Speaking earlier this year to the Methodist Laity Reform Movement, a renewal group in the Iowa Conference, United Methodist evangelical leader Dr. Bill Bouknight noted “five causes for celebration” coming out of this year’s UM General Conference in Fort Worth, Texas.
First, the Church’s position on human sexuality (¶161G) was not changed.
The vote was 55 percent to 45 percent to retain this vital sentence: “We do not condone the practice of homosexuality and consider this practice incompatible with Christian teaching.”
Indeed, Paragraph 161G was actually strengthened by adding these words: “Sexual relations are affirmed only within the covenant of monogamous, heterosexual marriage.”
Second, most of the divisive and sometimes unbiblical recommendations from the General Board of Church and Society were defeated. And their attempt to divest funds from companies doing business with Israel was set aside.
Also, their attempt to change the definition of marriage from a covenant between a man and a woman to a covenant between “two adult persons” was defeated.
We also added our official support for parental notification and consent for underage girls before they can have abortions.
A fourth cause for celebration was that an additional $2 million was committed to theological education and pastoral training in the Central Conferences, with particular emphasis on Africa.
There is still a justice issue here. Over the next four years we will pump $60 million into our 13 American seminaries, but will send only $2 million to Africa where the church is really growing.

◆ Entries taken from a collection
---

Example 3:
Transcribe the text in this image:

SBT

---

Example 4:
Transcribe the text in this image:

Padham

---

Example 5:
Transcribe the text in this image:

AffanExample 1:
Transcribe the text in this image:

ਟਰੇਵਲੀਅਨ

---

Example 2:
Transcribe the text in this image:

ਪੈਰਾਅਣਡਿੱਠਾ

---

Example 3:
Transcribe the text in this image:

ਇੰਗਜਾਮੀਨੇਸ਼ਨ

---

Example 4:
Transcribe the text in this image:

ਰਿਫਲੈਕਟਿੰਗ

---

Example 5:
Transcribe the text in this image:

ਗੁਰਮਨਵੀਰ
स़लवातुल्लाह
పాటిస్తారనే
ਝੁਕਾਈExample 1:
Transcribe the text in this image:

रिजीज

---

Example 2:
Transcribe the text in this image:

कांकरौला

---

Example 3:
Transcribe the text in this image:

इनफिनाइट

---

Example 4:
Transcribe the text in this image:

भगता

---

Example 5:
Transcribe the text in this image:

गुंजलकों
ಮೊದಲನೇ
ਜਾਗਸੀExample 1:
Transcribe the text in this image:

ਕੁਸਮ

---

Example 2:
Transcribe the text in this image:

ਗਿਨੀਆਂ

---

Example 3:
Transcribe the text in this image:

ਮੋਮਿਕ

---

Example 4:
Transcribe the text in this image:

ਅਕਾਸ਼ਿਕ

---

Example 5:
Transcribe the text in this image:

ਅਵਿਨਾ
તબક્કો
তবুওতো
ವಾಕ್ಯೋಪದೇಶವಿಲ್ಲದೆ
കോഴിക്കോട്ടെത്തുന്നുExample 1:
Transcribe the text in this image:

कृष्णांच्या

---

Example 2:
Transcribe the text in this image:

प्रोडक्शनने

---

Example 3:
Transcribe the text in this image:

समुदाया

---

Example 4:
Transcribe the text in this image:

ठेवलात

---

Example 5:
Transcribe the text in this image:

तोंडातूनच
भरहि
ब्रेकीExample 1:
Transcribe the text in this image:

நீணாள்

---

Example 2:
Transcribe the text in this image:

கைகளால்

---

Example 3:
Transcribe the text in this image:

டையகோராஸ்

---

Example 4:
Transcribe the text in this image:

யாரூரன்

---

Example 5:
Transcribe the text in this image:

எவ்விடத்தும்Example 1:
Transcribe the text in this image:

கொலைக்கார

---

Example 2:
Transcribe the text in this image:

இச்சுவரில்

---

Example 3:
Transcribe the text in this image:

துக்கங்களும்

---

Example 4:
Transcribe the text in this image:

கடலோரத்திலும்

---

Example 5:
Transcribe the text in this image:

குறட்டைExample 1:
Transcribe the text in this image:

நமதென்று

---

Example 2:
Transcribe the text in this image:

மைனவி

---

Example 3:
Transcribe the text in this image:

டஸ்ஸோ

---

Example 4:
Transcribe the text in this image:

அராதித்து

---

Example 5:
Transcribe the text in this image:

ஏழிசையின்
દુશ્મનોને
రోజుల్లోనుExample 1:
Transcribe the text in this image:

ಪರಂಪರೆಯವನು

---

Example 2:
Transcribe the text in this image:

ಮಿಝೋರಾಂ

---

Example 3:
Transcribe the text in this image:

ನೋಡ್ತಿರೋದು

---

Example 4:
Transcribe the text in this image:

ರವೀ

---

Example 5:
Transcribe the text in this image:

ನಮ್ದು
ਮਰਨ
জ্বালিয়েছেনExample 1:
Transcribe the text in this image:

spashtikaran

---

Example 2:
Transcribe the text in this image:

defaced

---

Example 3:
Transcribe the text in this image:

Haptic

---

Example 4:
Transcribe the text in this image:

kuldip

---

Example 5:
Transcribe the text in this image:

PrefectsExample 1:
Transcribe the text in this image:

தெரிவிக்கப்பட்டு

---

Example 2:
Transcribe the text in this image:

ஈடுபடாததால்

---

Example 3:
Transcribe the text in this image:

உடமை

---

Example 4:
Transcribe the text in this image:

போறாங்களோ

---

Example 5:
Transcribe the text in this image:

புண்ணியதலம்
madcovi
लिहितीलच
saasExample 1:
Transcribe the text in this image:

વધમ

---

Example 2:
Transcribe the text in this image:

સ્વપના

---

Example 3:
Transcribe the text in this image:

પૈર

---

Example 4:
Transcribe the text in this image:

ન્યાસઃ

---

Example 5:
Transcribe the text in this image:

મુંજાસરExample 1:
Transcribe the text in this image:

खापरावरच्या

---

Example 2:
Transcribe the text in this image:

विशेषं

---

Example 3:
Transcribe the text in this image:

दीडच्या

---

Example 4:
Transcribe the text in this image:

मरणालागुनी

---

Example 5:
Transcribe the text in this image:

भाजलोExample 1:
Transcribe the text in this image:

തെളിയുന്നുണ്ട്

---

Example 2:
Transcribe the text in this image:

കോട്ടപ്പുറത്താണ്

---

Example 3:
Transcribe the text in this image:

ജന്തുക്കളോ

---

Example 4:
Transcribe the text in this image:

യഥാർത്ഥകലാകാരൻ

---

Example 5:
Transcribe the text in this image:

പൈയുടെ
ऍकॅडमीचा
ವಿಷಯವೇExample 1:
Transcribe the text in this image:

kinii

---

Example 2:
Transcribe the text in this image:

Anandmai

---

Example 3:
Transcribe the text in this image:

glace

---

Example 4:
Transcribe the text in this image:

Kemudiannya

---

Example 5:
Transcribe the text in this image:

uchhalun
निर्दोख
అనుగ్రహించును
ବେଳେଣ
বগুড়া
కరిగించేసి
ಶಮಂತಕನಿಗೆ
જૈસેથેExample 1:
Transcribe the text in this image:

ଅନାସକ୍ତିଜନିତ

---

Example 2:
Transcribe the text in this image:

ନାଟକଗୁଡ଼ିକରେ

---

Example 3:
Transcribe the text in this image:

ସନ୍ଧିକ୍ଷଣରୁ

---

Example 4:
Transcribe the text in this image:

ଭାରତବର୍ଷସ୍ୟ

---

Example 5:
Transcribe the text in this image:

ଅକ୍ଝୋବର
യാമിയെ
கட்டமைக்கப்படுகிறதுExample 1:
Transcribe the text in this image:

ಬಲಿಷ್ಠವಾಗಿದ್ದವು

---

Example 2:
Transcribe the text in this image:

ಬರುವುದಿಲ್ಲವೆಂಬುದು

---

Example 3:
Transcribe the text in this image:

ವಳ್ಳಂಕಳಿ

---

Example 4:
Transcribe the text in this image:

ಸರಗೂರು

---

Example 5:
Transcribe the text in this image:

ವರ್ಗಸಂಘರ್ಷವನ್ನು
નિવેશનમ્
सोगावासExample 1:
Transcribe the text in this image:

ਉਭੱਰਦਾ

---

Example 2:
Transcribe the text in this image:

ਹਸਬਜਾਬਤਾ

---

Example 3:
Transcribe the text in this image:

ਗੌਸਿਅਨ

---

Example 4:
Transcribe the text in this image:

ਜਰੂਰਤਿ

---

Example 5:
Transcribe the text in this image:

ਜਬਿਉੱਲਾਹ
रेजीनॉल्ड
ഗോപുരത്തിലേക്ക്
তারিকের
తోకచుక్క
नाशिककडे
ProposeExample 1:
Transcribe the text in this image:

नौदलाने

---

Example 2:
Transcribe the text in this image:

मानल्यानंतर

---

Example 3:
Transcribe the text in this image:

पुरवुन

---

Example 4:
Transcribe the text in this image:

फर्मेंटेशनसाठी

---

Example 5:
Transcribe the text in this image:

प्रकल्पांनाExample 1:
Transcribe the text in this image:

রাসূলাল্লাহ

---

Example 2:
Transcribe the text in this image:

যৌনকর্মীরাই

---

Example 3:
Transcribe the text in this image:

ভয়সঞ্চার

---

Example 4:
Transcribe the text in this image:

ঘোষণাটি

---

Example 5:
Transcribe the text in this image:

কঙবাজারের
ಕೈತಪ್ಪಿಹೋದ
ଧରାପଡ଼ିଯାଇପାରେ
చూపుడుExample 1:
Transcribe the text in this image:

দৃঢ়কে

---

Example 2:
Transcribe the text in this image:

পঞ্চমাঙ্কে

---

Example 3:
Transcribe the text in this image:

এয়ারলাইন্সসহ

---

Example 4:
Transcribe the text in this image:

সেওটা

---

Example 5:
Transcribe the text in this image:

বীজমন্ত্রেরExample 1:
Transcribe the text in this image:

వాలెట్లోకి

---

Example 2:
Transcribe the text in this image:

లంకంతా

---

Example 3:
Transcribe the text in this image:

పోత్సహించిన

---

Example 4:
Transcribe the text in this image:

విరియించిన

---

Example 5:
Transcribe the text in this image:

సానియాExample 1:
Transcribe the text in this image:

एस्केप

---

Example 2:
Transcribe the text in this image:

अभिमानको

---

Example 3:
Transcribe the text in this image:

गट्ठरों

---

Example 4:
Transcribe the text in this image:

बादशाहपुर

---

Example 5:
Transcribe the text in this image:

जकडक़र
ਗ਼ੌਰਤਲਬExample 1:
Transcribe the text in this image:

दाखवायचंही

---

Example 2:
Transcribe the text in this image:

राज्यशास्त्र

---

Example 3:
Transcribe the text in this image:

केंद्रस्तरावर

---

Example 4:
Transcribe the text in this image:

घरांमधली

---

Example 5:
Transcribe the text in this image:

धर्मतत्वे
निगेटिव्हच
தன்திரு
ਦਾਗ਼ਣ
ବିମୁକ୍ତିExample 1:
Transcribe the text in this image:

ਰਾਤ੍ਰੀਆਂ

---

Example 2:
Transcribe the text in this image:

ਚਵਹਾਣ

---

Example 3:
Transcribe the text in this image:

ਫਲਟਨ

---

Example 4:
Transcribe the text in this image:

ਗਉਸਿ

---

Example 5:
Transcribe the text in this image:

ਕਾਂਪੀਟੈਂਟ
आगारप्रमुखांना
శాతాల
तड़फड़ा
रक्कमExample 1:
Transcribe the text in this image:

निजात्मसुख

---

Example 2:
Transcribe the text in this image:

◆ REQUIRED TASK A
Summarize the report on the General Conference in two sentences.
◆ REQUIRED TASK B
Extend the report on the General Conference beyond its final sentence.

◆ FINAL ANSWER A
Speaking to the Methodist Laity Reform Movement, Dr. Bill Bouknight named five causes for celebration from this year's UM General Conference in Fort Worth, Texas, beginning with the retention and strengthening of the Church's position on human sexuality in Paragraph 161G. He also cited the defeat of most of the divisive recommendations from the General Board of Church and Society, new official support for parental notification and consent before underage girls can have abortions, and an additional $2 million for theological education in the Central Conferences, while calling the contrast with $60 million for 13 American seminaries a justice issue.

◆ FINAL ANSWER B
A fifth cause for celebration was that a constitutional amendment to Paragraph 35 was approved that would allow probationary members, associate members, and local pastors to vote for clergy delegates to General and Jurisdictional Conferences.
Of course, there also was unsettling news coming out of GC08. In the next MethodistThinker post: Dr. Bouknight’s summary of “five actions of General Conference that spell trouble for evangelicals and orthodox believers.”
A native of South Carolina, Bill Bouknight was educated at Duke University, University of Edinburgh, and Yale Divinity School. He is the author of The Authoritative Word: Preaching Truth in a Skeptical Age (Abingdon, 2001), and If Disciples Grew Like Kudzu (Bristol House, 2007).
Dr. Bouknight retired from the pastorate last year, after more than 40 years of serving churches in South Carolina and Tennessee. He is a member of the board of directors of The Confessing Movement within The United Methodist Church.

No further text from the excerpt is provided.